• _What is needed_: Please transcribe the data below in full, word for word, without the images.

━━━━━━━━━━━━━━━━━━━━━━━━━━━━━━

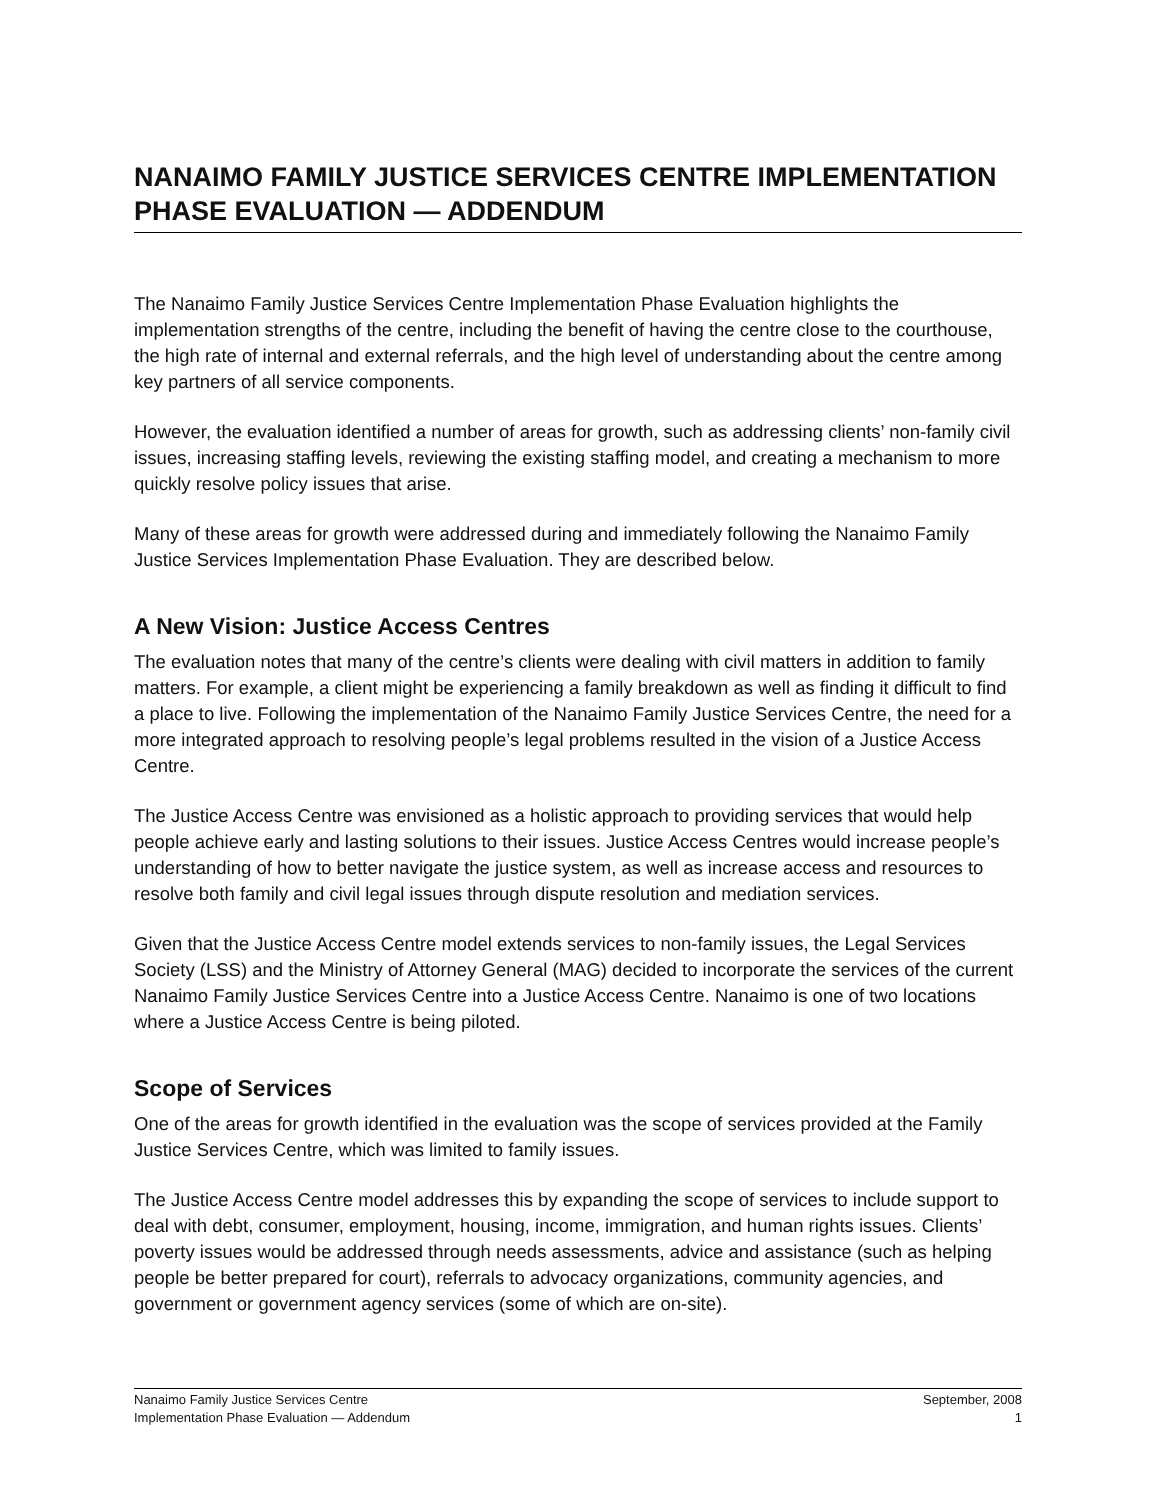NANAIMO FAMILY JUSTICE SERVICES CENTRE IMPLEMENTATION PHASE EVALUATION — ADDENDUM
The Nanaimo Family Justice Services Centre Implementation Phase Evaluation highlights the implementation strengths of the centre, including the benefit of having the centre close to the courthouse, the high rate of internal and external referrals, and the high level of understanding about the centre among key partners of all service components.
However, the evaluation identified a number of areas for growth, such as addressing clients’ non-family civil issues, increasing staffing levels, reviewing the existing staffing model, and creating a mechanism to more quickly resolve policy issues that arise.
Many of these areas for growth were addressed during and immediately following the Nanaimo Family Justice Services Implementation Phase Evaluation. They are described below.
A New Vision: Justice Access Centres
The evaluation notes that many of the centre’s clients were dealing with civil matters in addition to family matters. For example, a client might be experiencing a family breakdown as well as finding it difficult to find a place to live. Following the implementation of the Nanaimo Family Justice Services Centre, the need for a more integrated approach to resolving people’s legal problems resulted in the vision of a Justice Access Centre.
The Justice Access Centre was envisioned as a holistic approach to providing services that would help people achieve early and lasting solutions to their issues. Justice Access Centres would increase people’s understanding of how to better navigate the justice system, as well as increase access and resources to resolve both family and civil legal issues through dispute resolution and mediation services.
Given that the Justice Access Centre model extends services to non-family issues, the Legal Services Society (LSS) and the Ministry of Attorney General (MAG) decided to incorporate the services of the current Nanaimo Family Justice Services Centre into a Justice Access Centre. Nanaimo is one of two locations where a Justice Access Centre is being piloted.
Scope of Services
One of the areas for growth identified in the evaluation was the scope of services provided at the Family Justice Services Centre, which was limited to family issues.
The Justice Access Centre model addresses this by expanding the scope of services to include support to deal with debt, consumer, employment, housing, income, immigration, and human rights issues. Clients’ poverty issues would be addressed through needs assessments, advice and assistance (such as helping people be better prepared for court), referrals to advocacy organizations, community agencies, and government or government agency services (some of which are on-site).
Nanaimo Family Justice Services Centre
Implementation Phase Evaluation — Addendum
September, 2008
1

━━━━━━━━━━━━━━━━━━━━━━━━━━━━━━

• _Result_:
NANAIMO FAMILY JUSTICE SERVICES CENTRE IMPLEMENTATION PHASE EVALUATION — ADDENDUM
The Nanaimo Family Justice Services Centre Implementation Phase Evaluation highlights the implementation strengths of the centre, including the benefit of having the centre close to the courthouse, the high rate of internal and external referrals, and the high level of understanding about the centre among key partners of all service components.
However, the evaluation identified a number of areas for growth, such as addressing clients’ non-family civil issues, increasing staffing levels, reviewing the existing staffing model, and creating a mechanism to more quickly resolve policy issues that arise.
Many of these areas for growth were addressed during and immediately following the Nanaimo Family Justice Services Implementation Phase Evaluation. They are described below.
A New Vision: Justice Access Centres
The evaluation notes that many of the centre’s clients were dealing with civil matters in addition to family matters. For example, a client might be experiencing a family breakdown as well as finding it difficult to find a place to live. Following the implementation of the Nanaimo Family Justice Services Centre, the need for a more integrated approach to resolving people’s legal problems resulted in the vision of a Justice Access Centre.
The Justice Access Centre was envisioned as a holistic approach to providing services that would help people achieve early and lasting solutions to their issues. Justice Access Centres would increase people’s understanding of how to better navigate the justice system, as well as increase access and resources to resolve both family and civil legal issues through dispute resolution and mediation services.
Given that the Justice Access Centre model extends services to non-family issues, the Legal Services Society (LSS) and the Ministry of Attorney General (MAG) decided to incorporate the services of the current Nanaimo Family Justice Services Centre into a Justice Access Centre. Nanaimo is one of two locations where a Justice Access Centre is being piloted.
Scope of Services
One of the areas for growth identified in the evaluation was the scope of services provided at the Family Justice Services Centre, which was limited to family issues.
The Justice Access Centre model addresses this by expanding the scope of services to include support to deal with debt, consumer, employment, housing, income, immigration, and human rights issues. Clients’ poverty issues would be addressed through needs assessments, advice and assistance (such as helping people be better prepared for court), referrals to advocacy organizations, community agencies, and government or government agency services (some of which are on-site).
Nanaimo Family Justice Services Centre
Implementation Phase Evaluation — Addendum
September, 2008
1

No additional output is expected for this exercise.